Miracın ilk durağı, Mescid-i Aksâ'dır. Peygamber Efendimiz bu mübarek mabetle ilgili şöyle buyurmuştur:
"Gidin ve Mescid-i Aksâ'da namaz kılın. Şayet gidemez ve orada namaz kılamazsanız, oranın kandillerini aydınlatacak yağ gönderin."
(Ebû Dâvûd, Salât, 14)
Bu hadis-i şerif, Mescid-i Aksâ sevgisini gönüllere aşılamanın, kadim değerimize sahip çıkmanın, maddi ve manevi imarı için çalışmanın her müminin görevi olduğunu öğretmektedir.
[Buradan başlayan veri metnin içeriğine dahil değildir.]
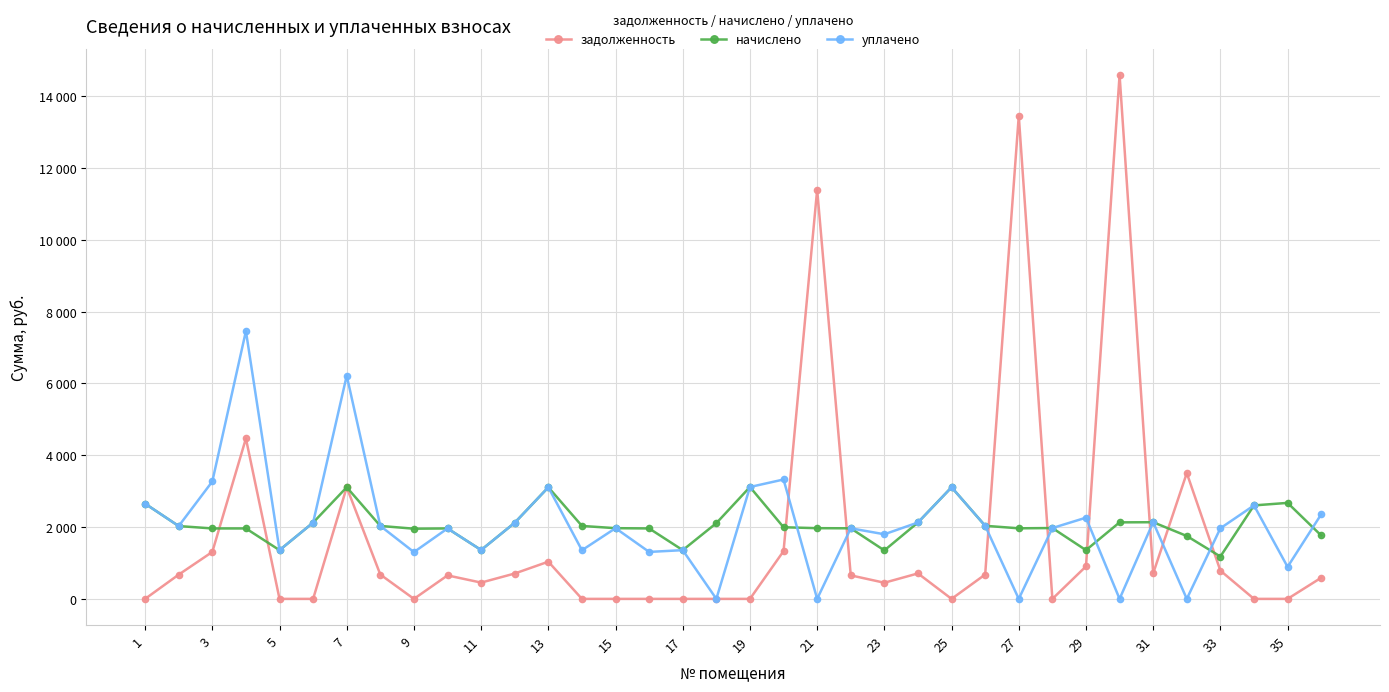

Is this an area chart (filled region under the line)?

No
Mescid-i Aksâ'nın bulunduğu mukaddes belde Kudüs, bir İslam beldesidir. "Darü'sselâm" yani barış ve selamet yurdudur. Kudüs, tarih boyunca Müslümanların himayesinde özgürlüğün, adaletin ve huzur içinde birlikte yaşamanın sembolü olmuştur.
Değerli Müminler!
Hutbemin sonunda Rabbimizin İsrâ suresinde yer alan öğütlerinden bazılarını sizlerle paylaşmak istiyorum: Yalnızca Allah'a kulluk et. Anne-babana iyi davran, yaşlanıp sana muhtaç hâle geldiklerinde onlara kol kanat ger, "öf!" bile deme. Akrabaya, yoksula ve darda kalana yardım et. Cimrilikten ve israftan kaçın. Zinaya yaklaşma. Haksız yere cana kıyma, asla kan davası gütme. Yetimin malına el uzatma. Ahde vefa göster. Ölçü ve tartıda hile yapma. Hakkında kesin bilgi sahibi olmadığın şeyin peşine düşme. Yeryüzünde böbürlenerek yürüme.
Ne mutlu, Yüce Rabbimizin hidayet mesajlarına uyanlara! O'na hakkıyla kulluk edip miracın muştularına ve emanetlerine sahip çıkanlara!